<<<<
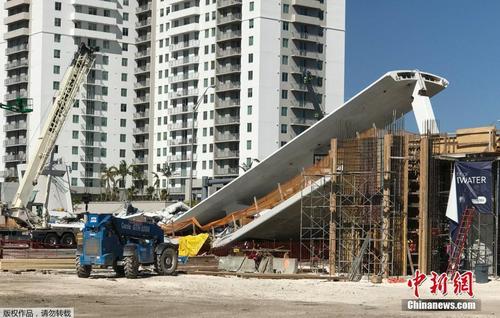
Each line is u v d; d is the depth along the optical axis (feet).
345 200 124.57
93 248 105.19
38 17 463.83
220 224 167.84
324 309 71.41
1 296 79.00
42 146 192.34
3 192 290.76
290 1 438.81
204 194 231.91
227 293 88.58
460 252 115.34
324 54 448.65
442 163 125.90
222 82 447.83
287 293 90.07
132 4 490.49
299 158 152.97
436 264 121.80
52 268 122.93
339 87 452.35
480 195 115.03
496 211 117.70
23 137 474.49
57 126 192.65
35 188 198.39
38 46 462.60
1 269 119.55
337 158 125.59
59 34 464.24
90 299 77.87
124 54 485.56
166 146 473.26
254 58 430.61
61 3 465.06
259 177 158.10
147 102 481.87
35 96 463.01
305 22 438.81
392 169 119.24
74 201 418.51
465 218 116.37
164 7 479.41
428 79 141.79
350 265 120.26
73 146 465.06
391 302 81.46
>>>>
◆ Work to be completed
Give the listing again word for word. Skip any pictures.

◆ Solution to this exercise
Each line is u v d; d is the depth along the optical axis (feet).
345 200 124.57
93 248 105.19
38 17 463.83
220 224 167.84
324 309 71.41
1 296 79.00
42 146 192.34
3 192 290.76
290 1 438.81
204 194 231.91
227 293 88.58
460 252 115.34
324 54 448.65
442 163 125.90
222 82 447.83
287 293 90.07
132 4 490.49
299 158 152.97
436 264 121.80
52 268 122.93
339 87 452.35
480 195 115.03
496 211 117.70
23 137 474.49
57 126 192.65
35 188 198.39
38 46 462.60
1 269 119.55
337 158 125.59
59 34 464.24
90 299 77.87
124 54 485.56
166 146 473.26
254 58 430.61
61 3 465.06
259 177 158.10
147 102 481.87
35 96 463.01
305 22 438.81
392 169 119.24
74 201 418.51
465 218 116.37
164 7 479.41
428 79 141.79
350 265 120.26
73 146 465.06
391 302 81.46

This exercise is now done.